QUICHOTTE - SALMAN RUSHDIE
Devo dizer que nunca terminei D. Quixote de Miguel Cervantes.
Acredito que essa falha seja predominante para a compreensão deste Quichotte da era moderna.
Que os dois livros descansam na minha estante à muito tempo também é uma pequena realidade.
E porque dispus-me a ler este Quichotte agora e não o outro?
Bem! Que melhor homenagem poderemos fazer a um escritor quando queremos mostrar que o apoiamos?
Lê-lo.
Que tem a minha solidariedade quando pretendem roubar a sua própria voz? Quando a guerra, a violência, a ignorância e se me permitem, o patriarcado continua a dominar um mundo cansado, esgotado, enojado deste senhores ridículos e importantes. (Assim se acham!)
Escrita é liberdade; o livro, a narrativa transporta-nos para o imaginário, ficção, romance; o que não somos, entretenimento, repito, entretenimento.
Saber; a maior arma contra a profunda ignorância que nos torna vulneráveis.
A escrita de Salman Rushdie é tosca. Estas palavras não são minhas, mas subscrevo-as inteiramente. Acredito nelas.
Nunca coloquei Salman Rushdie entre os meus escritores preferidos. Nunca li " Os versículos satânicos", mas como sou do contra, agora apetece-me lê-lo.
Lembro-me de "Harun", tenho a versão ilustrada e recordo bem que o adquiri em preço de saldo numa época onde não haviam promoções, nem vendas online e nas Caldas da Rainha existia a mística Loja 107 Livraria, Lda.
Depois disso veio "O suspiro do mouro" que eu devorei em duas tardes de Domingo, em pleno Agosto tórrido na esplanada panorâmica da Inatel da Foz do Arelho.
Relembro as circunstâncias desse livro, porque um "familiar" que nos fazia companhia e não se calava, observou pela primeira vez a minha faceta antissocial.
O livro era bom, era muito bom, viciante, pegajoso. Eu não conseguia separar-me dele e o "familiar" perfeitamente dispensável.
Pena não ter poderes sobrenaturais; capacidades transcendentais como nos livros e aplicar o manto da invisibilidade a ele, para todo o sempre.
Deixemo-nos de desvaneios; voltemos a Quichotte.
Há pessoas que falam e falam; a uma determinada altura eu própria senti-me um pouco assim. Meu Deus! Salman Rushdie escreve, escreve.
Histórias intrincadas umas nas outras, narradores múltiplos; o eu narrador que o deixa de ser algumas páginas mais à frente. As personagens que se sobrepõem na história e se desdobram em outras personagens. O tosco da escrita, o narrador escritor que também é ele uma personagem em determinada altura.

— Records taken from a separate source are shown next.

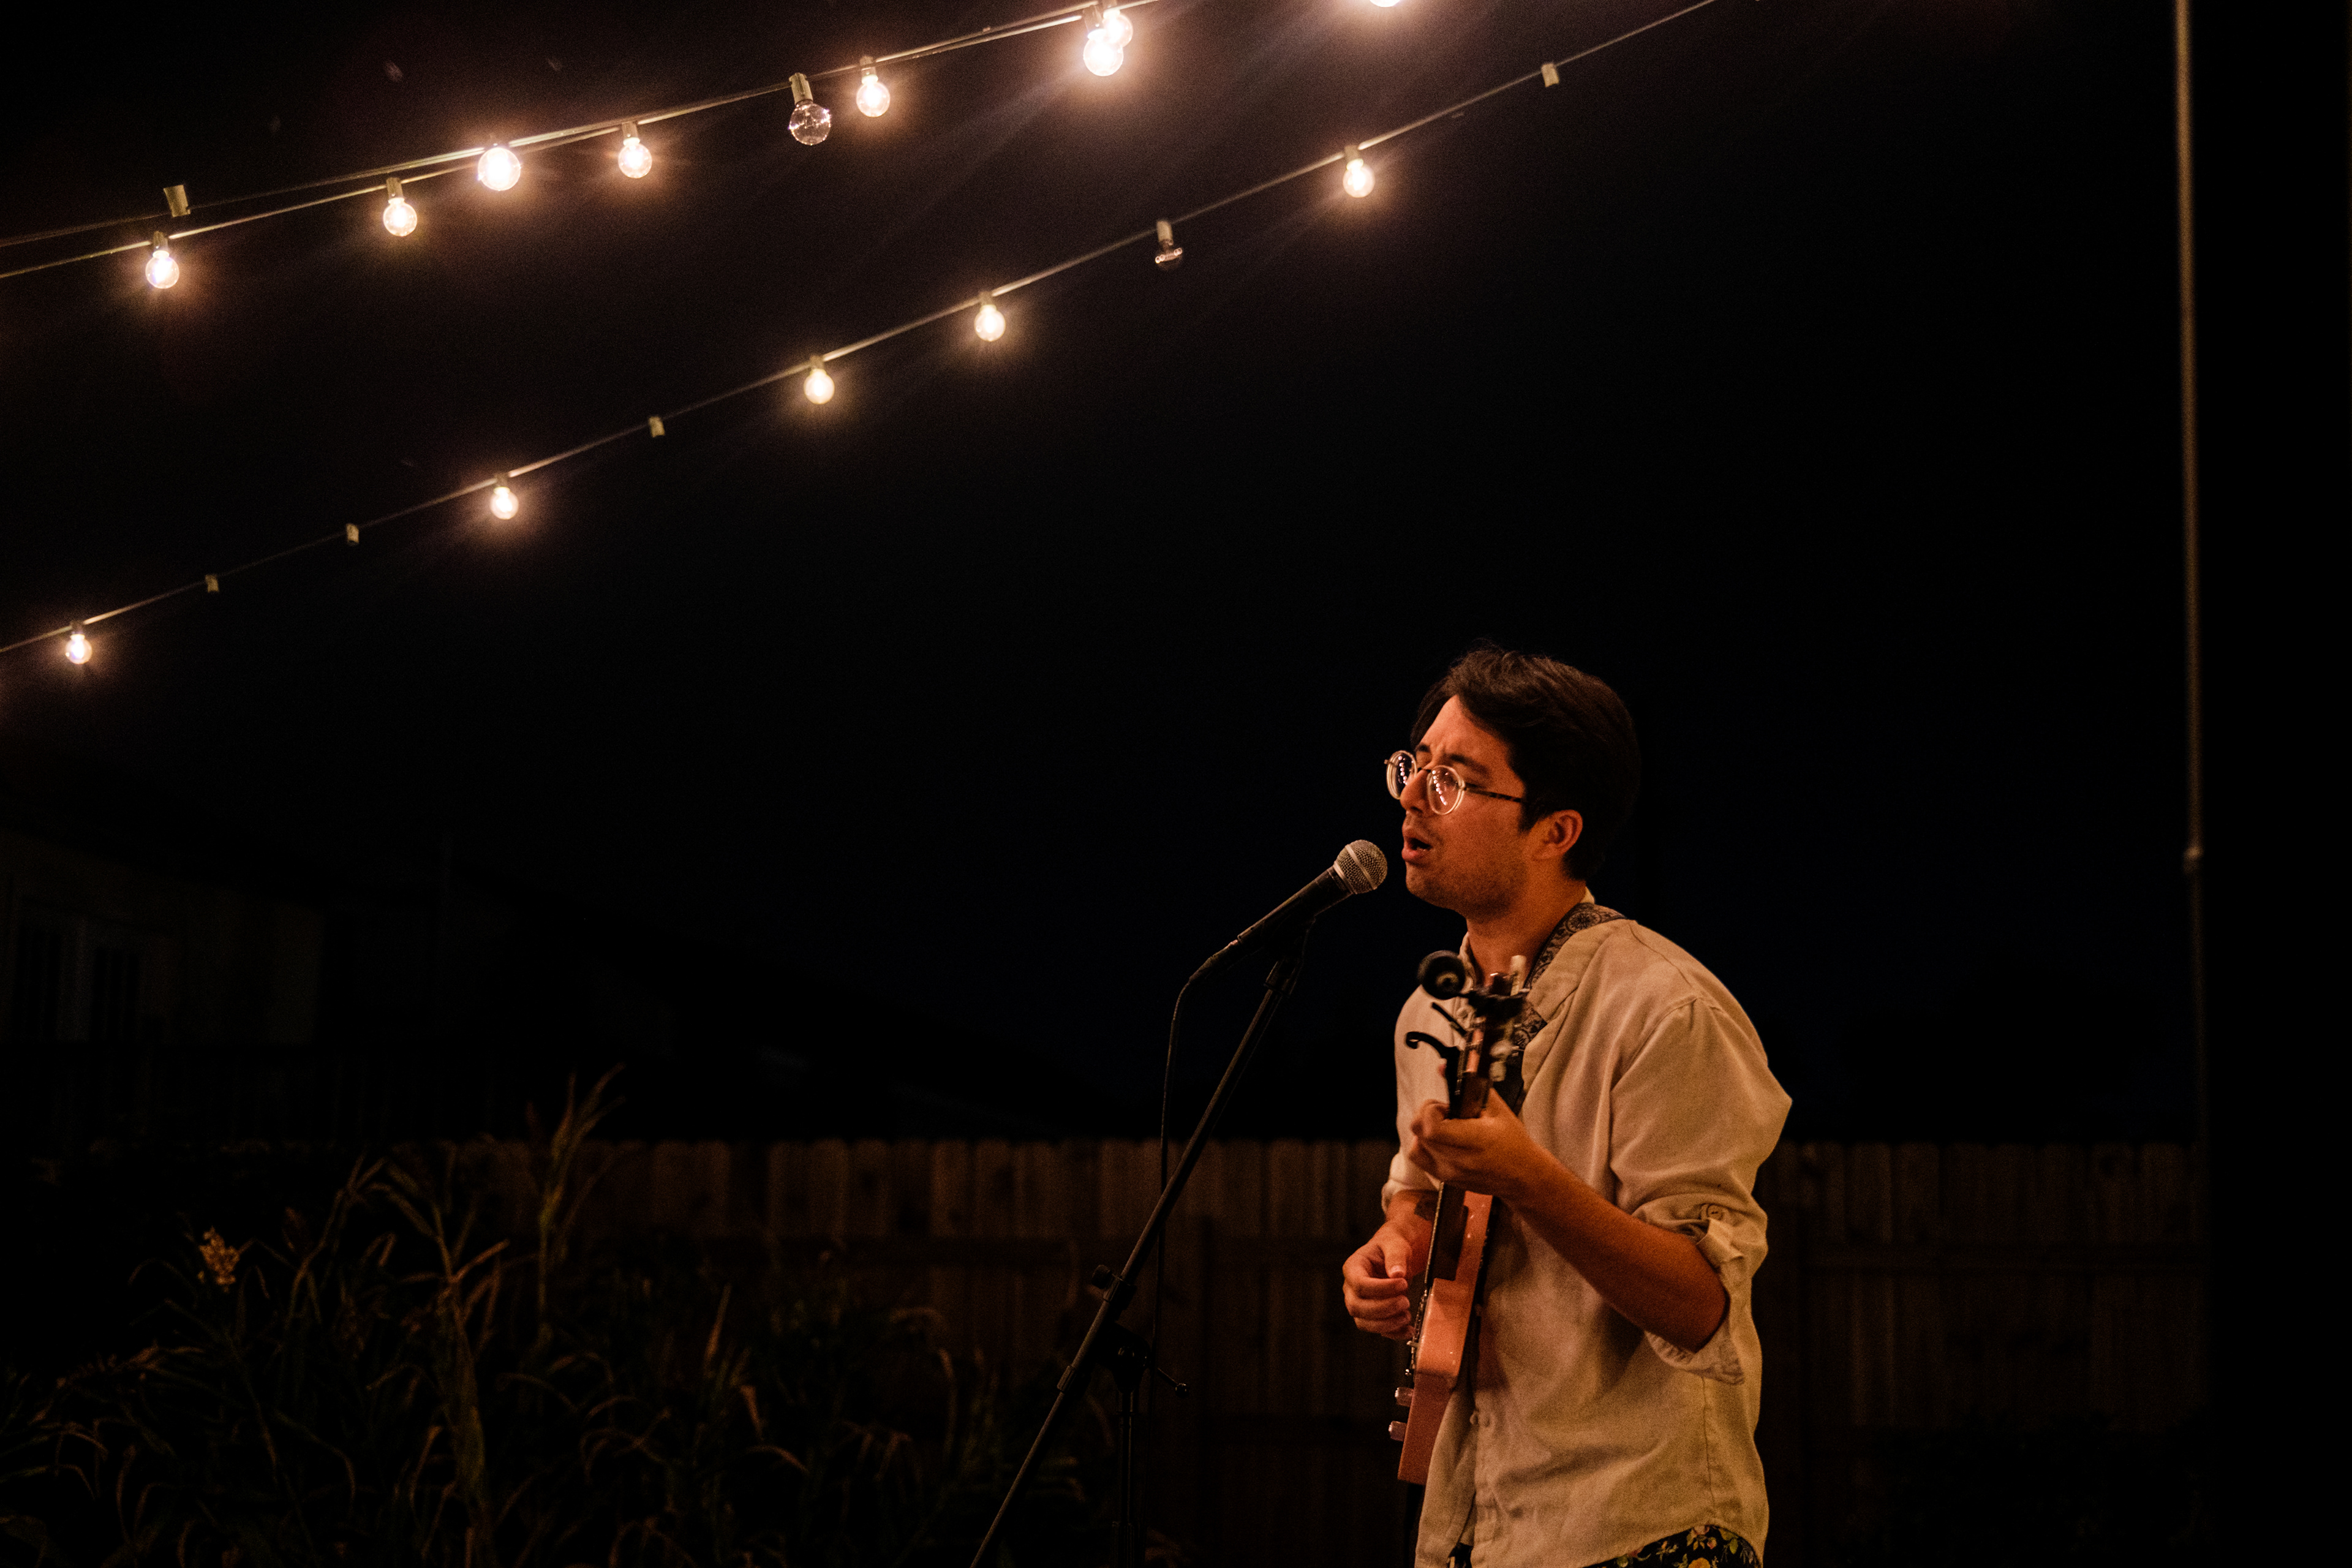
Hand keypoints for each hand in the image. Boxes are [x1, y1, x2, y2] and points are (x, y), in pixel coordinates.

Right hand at [1340, 1216, 1427, 1339]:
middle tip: (1405, 1301)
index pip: (1359, 1284)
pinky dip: (1393, 1333)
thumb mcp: (1395, 1243)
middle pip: (1357, 1307)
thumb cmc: (1392, 1245)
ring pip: (1364, 1323)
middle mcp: (1352, 1288)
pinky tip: (1408, 1329)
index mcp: (1354, 1267)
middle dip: (1382, 1309)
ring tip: (1407, 1315)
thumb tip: (1397, 1274)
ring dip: (1386, 1324)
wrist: (1397, 1254)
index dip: (1380, 1289)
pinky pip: (1378, 1330)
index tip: (1402, 1283)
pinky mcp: (1372, 1316)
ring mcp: (1360, 1303)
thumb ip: (1396, 1256)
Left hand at [1405, 1091, 1552, 1200]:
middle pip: (1419, 1132)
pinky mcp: (1445, 1179)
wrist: (1524, 1176)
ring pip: (1415, 1145)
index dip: (1432, 1110)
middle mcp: (1457, 1160)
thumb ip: (1472, 1086)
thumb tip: (1446, 1067)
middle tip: (1448, 1114)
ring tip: (1446, 1128)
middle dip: (1429, 1115)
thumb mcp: (1499, 1110)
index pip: (1432, 1127)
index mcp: (1473, 1141)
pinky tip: (1440, 1140)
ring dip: (1425, 1131)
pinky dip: (1423, 1145)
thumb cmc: (1515, 1144)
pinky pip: (1419, 1158)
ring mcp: (1449, 1172)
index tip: (1446, 1106)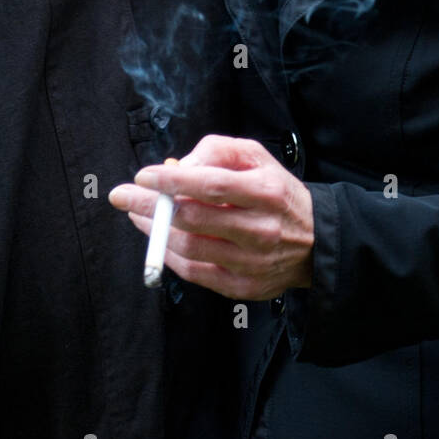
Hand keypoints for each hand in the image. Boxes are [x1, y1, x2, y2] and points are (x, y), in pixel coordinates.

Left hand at [108, 135, 314, 300]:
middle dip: (151, 205)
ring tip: (136, 214)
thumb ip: (217, 151)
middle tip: (122, 196)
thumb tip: (177, 166)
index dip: (173, 180)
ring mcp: (251, 262)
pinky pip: (195, 272)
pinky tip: (158, 239)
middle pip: (195, 218)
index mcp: (265, 192)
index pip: (212, 184)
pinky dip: (170, 255)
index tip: (143, 175)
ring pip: (190, 247)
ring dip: (155, 230)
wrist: (316, 241)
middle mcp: (260, 229)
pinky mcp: (243, 286)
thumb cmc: (277, 192)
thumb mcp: (257, 157)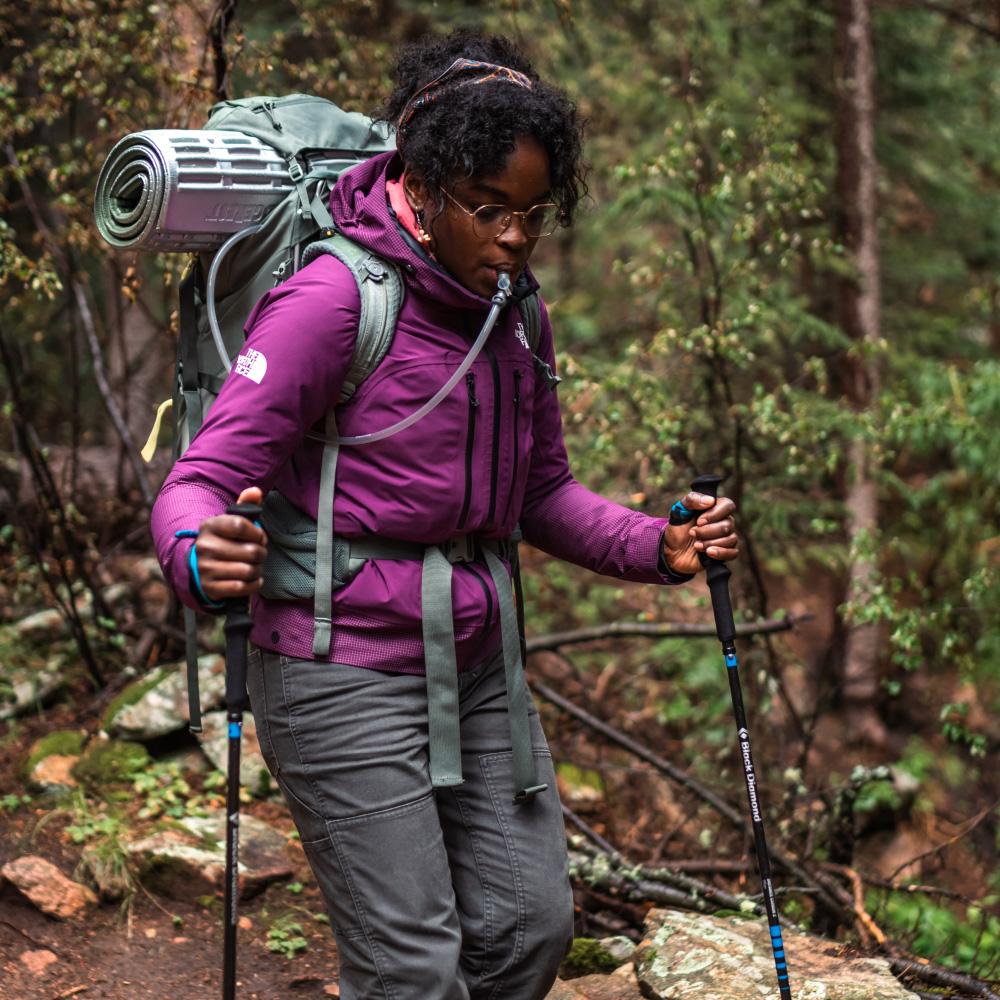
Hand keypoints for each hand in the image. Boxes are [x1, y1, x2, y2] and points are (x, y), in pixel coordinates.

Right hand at [194, 486, 266, 602]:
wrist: (202, 568)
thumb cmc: (225, 541)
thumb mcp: (232, 522)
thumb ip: (246, 506)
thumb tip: (256, 491)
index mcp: (209, 526)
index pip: (240, 525)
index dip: (258, 533)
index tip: (259, 537)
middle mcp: (204, 546)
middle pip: (250, 551)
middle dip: (261, 554)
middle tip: (259, 554)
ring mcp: (205, 568)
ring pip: (248, 570)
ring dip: (258, 570)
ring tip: (254, 567)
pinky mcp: (210, 587)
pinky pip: (242, 587)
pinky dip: (253, 584)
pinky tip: (252, 580)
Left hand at [662, 491, 738, 575]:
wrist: (673, 550)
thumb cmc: (678, 528)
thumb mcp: (681, 510)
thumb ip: (693, 499)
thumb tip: (711, 500)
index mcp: (716, 509)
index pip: (728, 506)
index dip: (715, 514)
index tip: (699, 521)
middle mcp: (724, 522)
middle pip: (728, 525)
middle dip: (707, 531)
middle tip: (692, 534)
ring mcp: (726, 538)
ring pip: (731, 539)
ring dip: (710, 543)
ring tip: (696, 545)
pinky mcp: (725, 553)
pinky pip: (733, 553)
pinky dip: (721, 553)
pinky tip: (708, 552)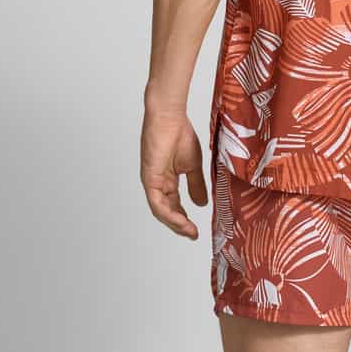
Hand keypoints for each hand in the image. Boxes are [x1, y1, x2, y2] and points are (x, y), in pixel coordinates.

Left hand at [140, 105, 207, 238]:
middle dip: (180, 225)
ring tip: (189, 231)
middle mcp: (158, 184)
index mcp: (167, 180)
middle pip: (167, 211)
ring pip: (161, 211)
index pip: (174, 205)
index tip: (196, 230)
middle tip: (193, 234)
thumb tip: (201, 204)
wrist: (170, 117)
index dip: (184, 219)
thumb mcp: (193, 165)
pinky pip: (157, 202)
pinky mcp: (149, 179)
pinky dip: (168, 214)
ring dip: (175, 223)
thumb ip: (196, 185)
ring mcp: (152, 182)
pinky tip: (180, 220)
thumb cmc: (180, 133)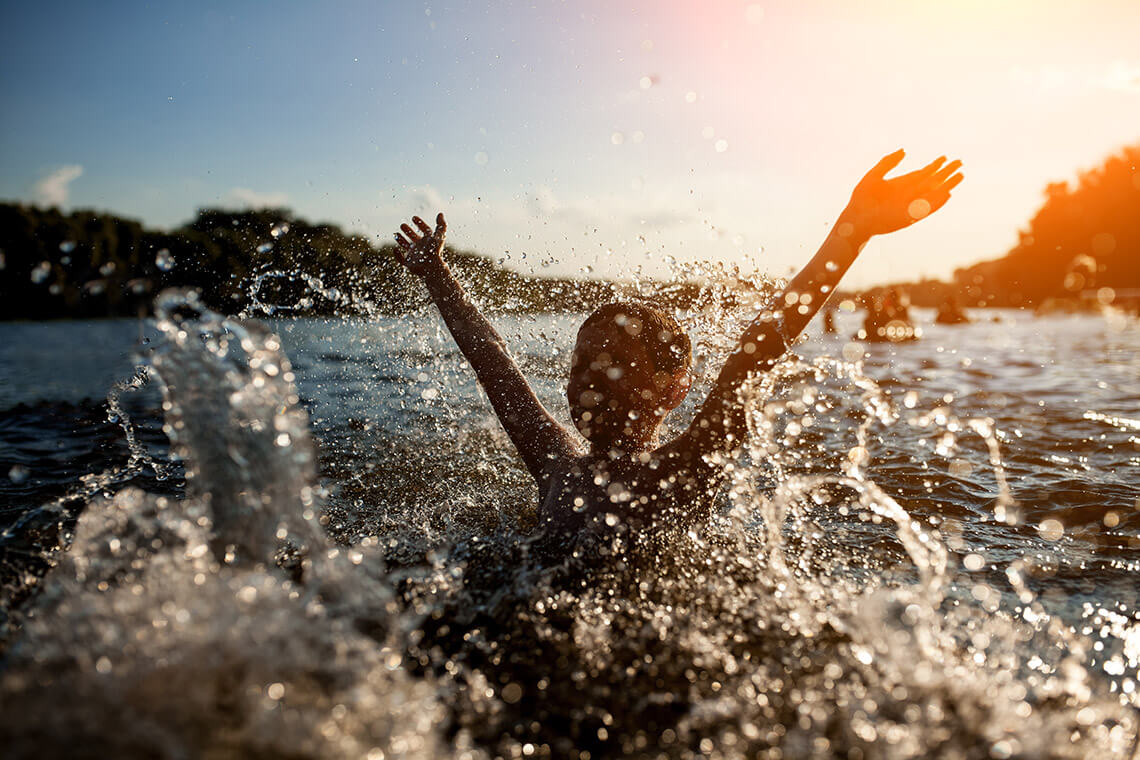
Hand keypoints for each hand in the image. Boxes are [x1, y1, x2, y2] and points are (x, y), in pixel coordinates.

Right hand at [394, 212, 446, 275]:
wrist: (431, 267)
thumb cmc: (435, 251)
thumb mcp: (439, 236)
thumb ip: (441, 225)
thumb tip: (440, 214)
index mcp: (429, 241)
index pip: (425, 231)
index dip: (420, 224)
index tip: (414, 217)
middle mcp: (421, 248)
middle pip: (414, 238)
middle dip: (408, 231)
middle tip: (402, 225)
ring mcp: (415, 256)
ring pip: (406, 246)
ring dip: (401, 240)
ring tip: (396, 233)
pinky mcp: (409, 264)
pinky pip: (401, 259)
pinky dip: (397, 254)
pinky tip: (395, 249)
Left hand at [844, 150, 962, 236]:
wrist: (856, 220)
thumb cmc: (861, 199)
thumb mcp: (874, 176)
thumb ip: (888, 163)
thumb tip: (903, 150)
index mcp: (901, 184)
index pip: (922, 173)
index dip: (934, 166)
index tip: (944, 157)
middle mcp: (908, 194)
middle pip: (931, 181)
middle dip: (945, 172)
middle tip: (959, 162)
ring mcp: (911, 205)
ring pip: (933, 193)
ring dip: (946, 185)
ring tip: (960, 175)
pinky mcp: (911, 216)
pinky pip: (928, 209)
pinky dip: (938, 202)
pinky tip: (947, 194)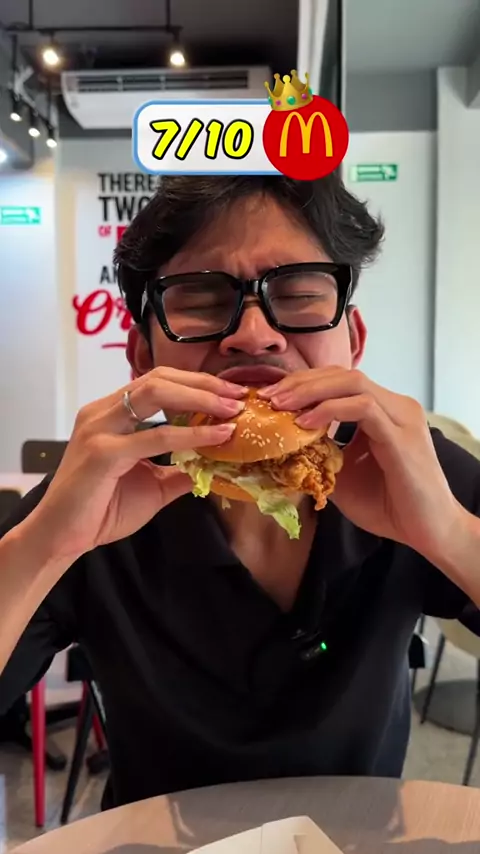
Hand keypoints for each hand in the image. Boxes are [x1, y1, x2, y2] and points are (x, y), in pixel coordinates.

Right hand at [25, 368, 245, 562]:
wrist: (62, 538)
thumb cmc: (100, 511)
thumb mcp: (152, 485)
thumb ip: (179, 470)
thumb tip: (214, 464)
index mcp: (110, 413)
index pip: (157, 383)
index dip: (196, 384)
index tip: (230, 394)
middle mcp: (102, 412)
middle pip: (158, 379)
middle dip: (202, 384)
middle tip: (237, 396)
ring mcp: (99, 429)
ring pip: (155, 394)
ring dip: (199, 398)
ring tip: (231, 409)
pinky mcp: (102, 453)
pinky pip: (155, 436)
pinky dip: (190, 434)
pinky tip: (216, 435)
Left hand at [259, 367, 462, 560]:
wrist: (428, 531)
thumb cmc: (389, 506)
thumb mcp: (342, 475)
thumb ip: (320, 454)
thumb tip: (284, 446)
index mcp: (384, 410)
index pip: (340, 380)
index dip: (304, 384)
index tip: (272, 398)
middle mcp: (395, 406)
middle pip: (343, 374)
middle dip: (301, 382)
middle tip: (269, 398)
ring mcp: (401, 417)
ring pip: (352, 383)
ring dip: (311, 391)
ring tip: (281, 407)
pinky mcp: (401, 435)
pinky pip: (363, 409)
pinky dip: (330, 411)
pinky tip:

Salman Rushdie não esquece as raízes Indianas nem o racismo de países como Estados Unidos ou Inglaterra. Pinta-nos o quadro metafórico do fim do Universo barra Mundo. Escreve como se falasse ao ouvido e as regras, o estilo são remexidos e subjugados ao seu belo prazer.
Quis largar o livro inúmeras vezes pela confusão e falta de paciência (confesso que tenho atravessado dias dúbios e cinzentos), mas nunca conseguia.
Virava a página subcarregada com o discurso longo, remoía de mim para mim, que iria abandoná-lo, mas lá vinha a frase ou o parágrafo que subjugava tudo.
Salman Rushdie não se deixa abandonar, nem vencer, nem domar. Ele próprio investe nessa premissa.
D. Quixote de Miguel Cervantes combatia moinhos imaginários e tinha os seus ideais (terei de ler o livro em breve para consolidar esta medíocre opinião). Quichotte de Rushdie, bate nos pontos todos da era moderna, na busca exclusiva do amor.
Só ele nos salvará. Onde anda meio mundo?
Como devem ter compreendido, tremo na tentativa de dar uma opinião objectiva sobre este livro. Aquele famoso, gostei ou não gostei.
Sim! Gostei muito da narrativa. Gostei de todas as metáforas lancadas cá para fora. Todas as pontas de razoabilidade dentro de um mundo risível e terminal, todos os desaparecimentos e ressurgimentos segregados a um único sentimento puro e cristalino.
Gostei principalmente da capacidade de mostrar o nosso caminho fragmentado, dúbio, opaco. O vazio das mentes subjugadas e a morte como principio, meio e fim.
Mas considero que a escrita de Salman Rushdie é tosca.